Doch neben der Ausbildung sei es für eine gute ambulante Versorgung ebenfalls zwingend erforderlich, die Weiterbildung anzupassen und festzulegen. „Für ein Ambulantorium ist ein Curriculum erforderlich“. Besonders eine strukturierte Weiterbildung in einem Verbund, bei der auch Fachärzte involviert sind, sei vielversprechend. Dabei müssten Techniken und Schnittstellen geklärt und sowohl ökonomische als auch politische Aspekte in der Ausbildung berücksichtig werden. Dann sei das ein hochattraktives Paket, so einer der Teilnehmer: „Denn dann weiß ich, ich habe eine Anstellung für soundso viele Jahre, kann wissenschaftlich arbeiten, lerne Geräte kennen und wie das System funktioniert“ – wichtige Faktoren in Hinblick auf die Feminisierung der Medizin und die Tatsache, dass viele Mediziner heute nicht mehr in die unternehmerische Selbständigkeit wollen und Wert auf mehr Planungssicherheit legen.

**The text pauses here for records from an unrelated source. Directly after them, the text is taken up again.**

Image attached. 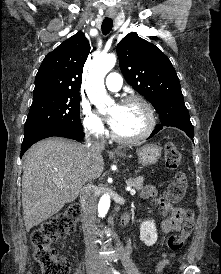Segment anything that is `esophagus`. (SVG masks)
I'll return each instance as SVG.
<instances>
[{
	"mask_svg": "<svg viewBox=\"0 0 221 274\" xmlns=\"http://www.w3.org/2000/svg\"><path fill=\"white\" fill-rule=\"evenodd\" d=\"M109 17H112V15L110 14V15H108Z\"/></svg>",
	"mask_w": 221,
	"mask_h": 274,
	"instance_id": "obj_1",
	"label": "esophagus"
}]
</instances>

Ziel der Luncheon Roundtable Gespräche ist eine offene Diskussion über völlig neue Formen der Medizin im digitalen Zeitalter. Experten aus verschiedenen Branchen kommen zusammen, um ihre Erfahrungen auszutauschen. Chancen und Risiken von Ansätzen zum Aufbau einer digital vernetzten Medizin werden offen und intensiv diskutiert und persönliche Erfahrungen u.a. über den Umgang mit Widerständen ausgetauscht. Die Erkenntnisse aus den Roundtable Gesprächen werden in regelmäßigen Abständen veröffentlicht und fließen in die weitere Arbeit der Stiftung ein.